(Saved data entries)

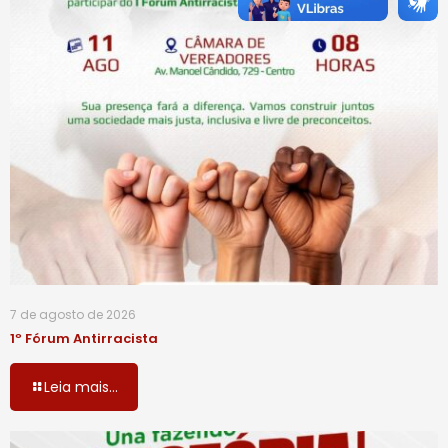
7 de agosto de 2026
1º Fórum Antirracista
Leia mais...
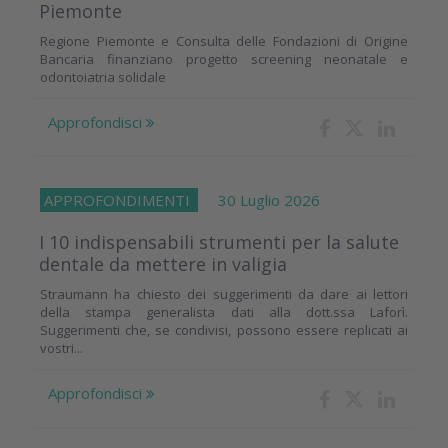
Piemonte
Regione Piemonte e Consulta delle Fondazioni di Origine
Bancaria finanziano progetto screening neonatale e
odontoiatria solidale
Approfondisci
APPROFONDIMENTI
30 Luglio 2026
I 10 indispensabili strumenti per la salute
dentale da mettere in valigia
Straumann ha chiesto dei suggerimenti da dare ai lettori
della stampa generalista dati alla dott.ssa Laforì.
Suggerimenti che, se condivisi, possono essere replicati ai
vostri...
Approfondisci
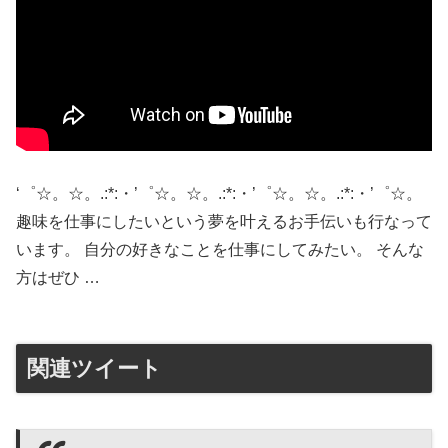
‘゜☆。☆。.:*:・’゜☆。☆。.:*:・’゜☆。☆。.:*:・’゜☆。
趣味を仕事にしたいという夢を叶えるお手伝いも行なって
います。 自分の好きなことを仕事にしてみたい。 そんな
方はぜひ …
関連ツイート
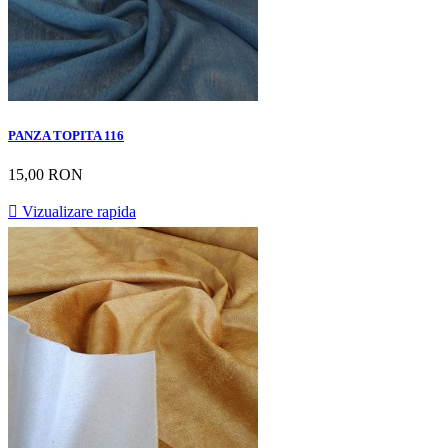
PANZA TOPITA 116
15,00 RON

Vizualizare rapida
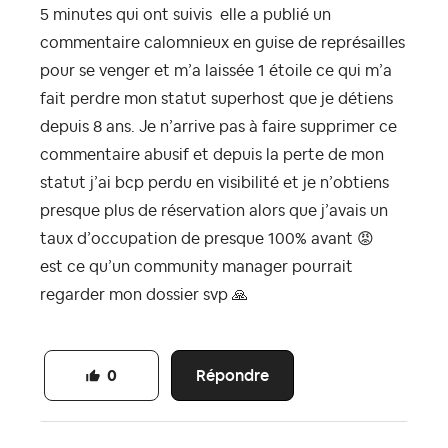
5 minutes qui ont suivis elle a publié un
commentaire calomnieux en guise de représailles
pour se venger et m’a laissée 1 étoile ce qui m’a
fait perdre mon statut superhost que je détiens
depuis 8 ans. Je n’arrive pas à faire supprimer ce
commentaire abusif et depuis la perte de mon
statut j’ai bcp perdu en visibilité et je n’obtiens
presque plus de réservation alors que j’avais un
taux d’occupation de presque 100% avant
😡
est ce qu’un community manager pourrait
regarder mon dossier svp
🙏
Répondre
0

■ **Task to carry out**:
Copy out each line of the records where the word "presque" appears.

■ **Solution for this task**:
presque plus de réservation alors que j’avais un
taux d’occupation de presque 100% avant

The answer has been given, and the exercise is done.